Fig. 2. pHluo_M153R-CD63 labels exosomes.

a Averaged trace from nanoparticle tracking analyses of large EVs (red) and small EVs (green) secreted from pHluo_M153R-CD63-expressing HT1080. Shaded area represents s.e.m. from three independent experiments. Small EVs were purified through iodixanol density gradient. b Representative immunogold negative stain electron micrograph of small EVs iodixanol density-gradient-purified from pHluo_M153R-CD63-expressing HT1080 from two independent experiments. Scale bars, 100 nm. c Western blot analysis of cells and EVs with anti-CD63, anti-GFP, EV markers (Flotillin, HSP70) and Golgi marker (GM130).
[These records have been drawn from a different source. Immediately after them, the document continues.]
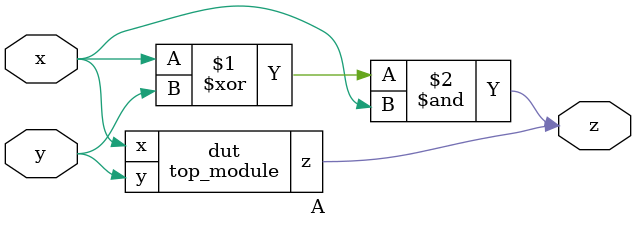
<source format=v>
module top_module (input x, input y, output z);
    assign z=(x^y)&x;
endmodule
module A(input x,y,output z);
    top_module dut(x,y,z);
    assign z=(x^y)&x;


endmodule

</source>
L total cell lysate, lEV large EV, sEV small EV. d Immunoblotting of Rab27a in pHluo_M153R-CD63-stably expressing HT1080. Sc scrambled control, KD knockdown. e Comparison of small EV (sEV) secretion rate between control and Rab27a-KDs shown as a scatter-plot (mean ± standard error) from three independent experiments. *P = 0.030793 and 0.031077 for Rab27a-KD1 and KD2, respectively, by two-sided paired Student’s t test. f−h Live imaging and analysis of extracellular pHluo_M153R-CD63 for control and Rab27a-KD cells. f Representative images, n = 31 images from three independent experiments for each cell line. R27a, Rab27a. Scale bar, 30 µm. g Threshold area of the extracellular region from (f) shown as a scatter-plot (median and quartile range). ***P < 0.001 by two-sided unpaired Mann−Whitney U test. h Integrated intensity of the extracellular region from (f) shown as a scatter-plot (median and quartile range). ***P < 0.001 by two-sided unpaired Mann−Whitney U test. Source data are provided as a Source Data file.